Many providers that the service technicians used to rely on have now severely reduced staff and capacities or have completely merged their businesses. It is therefore advisable to ensure that all necessary providers (with appropriate staff, trained and efficient) are already on board and are ready for use after the moratoria and deferrals have expired.
HW: How is Hubzu prepared to help servicers with increased outages?
TB: Hubzu has been a leader in helping servicers deal with standard inventory since 2009 and has helped manage and sell over 225,000 residential properties with more than 2,500 short sales for servicers and their borrowers.
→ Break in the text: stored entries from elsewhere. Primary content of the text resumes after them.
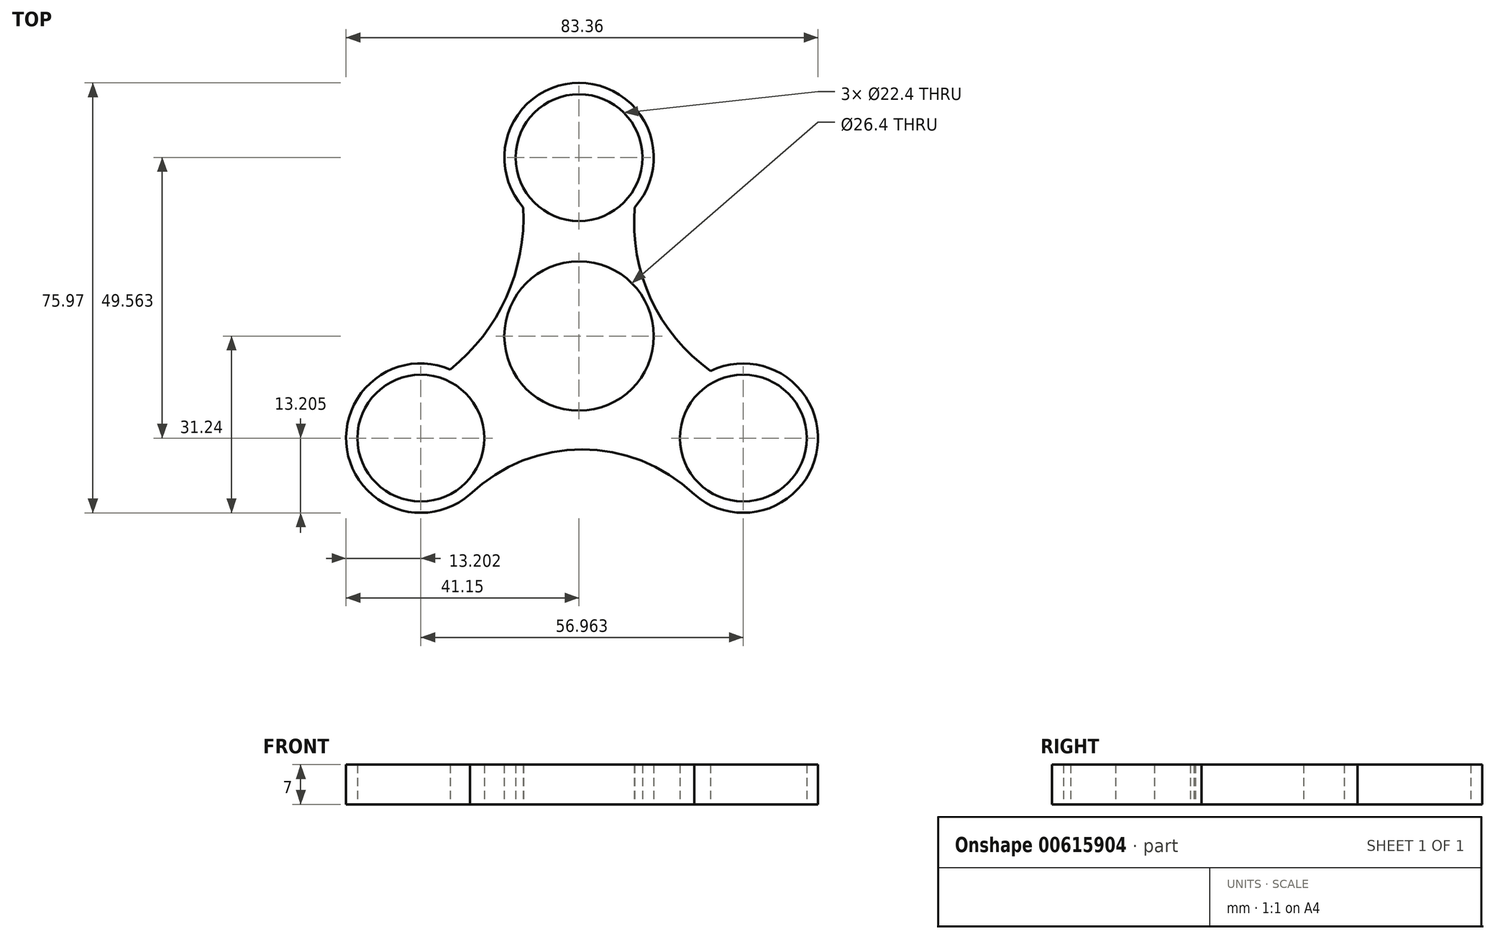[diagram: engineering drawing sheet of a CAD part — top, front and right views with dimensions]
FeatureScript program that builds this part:
annotation { "Feature Type Name" : "Feature", "Feature Type Description" : "" }
export const myFeature = defineFeature(function(context is Context, id is Id, definition is map)
    precondition{}
    {
        {
            var Q0;
            Q0=qCreatedBy(makeId("Top.planeOp"),FACE);
            var sketch = newSketch(context, id + "F0", { "sketchPlane" : qUnion([Q0])});
            skCircle(sketch, "E0", {"center": v(0, 0) * mm, "radius": 11.2 * mm});
            skCircle(sketch, "E1", {"center": v(0, 0) * mm, "radius": 13.2 * mm});
            skCircle(sketch, "E2", {"center": v(0, 31.53) * mm, "radius": 11.2 * mm});
            skArc(sketch, "E3", {"start": v(9.84, 22.73) * mm, "mid": v(0, 44.73) * mm, "end": v(-9.84, 22.73) * mm});
            skCircle(sketch, "E4", {"center": v(29.01, -18.04) * mm, "radius": 11.2 * mm});
            skCircle(sketch, "E5", {"center": v(-27.95, -18.04) * mm, "radius": 11.2 * mm});
            skArc(sketch, "E6", {"start": v(20.34, -27.99) * mm, "mid": v(42.1, -19.78) * mm, "end": v(23.25, -6.16) * mm});
            skArc(sketch, "E7", {"start": v(-22.73, -5.9) * mm, "mid": v(-12.84, 6.86) * mm, "end": v(-9.84, 22.73) * mm});
            skArc(sketch, "E8", {"start": v(9.84, 22.73) * mm, "mid": v(12.7, 6.5) * mm, "end": v(23.25, -6.16) * mm});
            skArc(sketch, "E9", {"start": v(-22.73, -5.9) * mm, "mid": v(-40.92, -20.5) * mm, "end": v(-18.65, -27.4) * mm});
            skArc(sketch, "E10", {"start": v(20.34, -27.99) * mm, "mid": v(0.53, -20.03) * mm, "end": v(-19.28, -27.99) * mm});
            skSolve(sketch);
        }
        {
            var Q0;
            Q0=makeQuery(id+"F0.imprint","IMPRINT",FACE,{"disambiguationData":[TD([[makeQuery(id+"F0.imprint","IMPRINT",EDGE,{"derivedFrom":sQuery(id+"F0.wireOp",EDGE,"E1")}),-1.0]])]});
            extrude(context, id + "F1", {"entities" : qUnion([Q0]), "depth" : 7 * mm, "offsetDistance" : 25 * mm});
        }
    });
In 2020, Hubzu launched its Signature Seller Assisted Sales program, building on its short sale offering, which helps borrowers who have defaulted on payments – regardless of whether they are in an active deferral program or whether or not they have significant equity in their house . market and sell their home quickly to properly complete the standard process before foreclosure is required.
Hubzu works with service providers and these in turn involve borrowers early on in the deadline for defaults. The servicers and Hubzu work together to educate and guide the borrower on the best selling strategies to maximize the selling price with an accelerated marketing phase.
Often times, this partnership between the servicer, Hubzu, and the borrower can run in parallel with other loss mitigation strategies that the servicer would implement. Borrowers selling through Hubzu also have the option to sell with a lease back requirement that allows them to end the default but remain in the property for the duration of the lease with the new owner.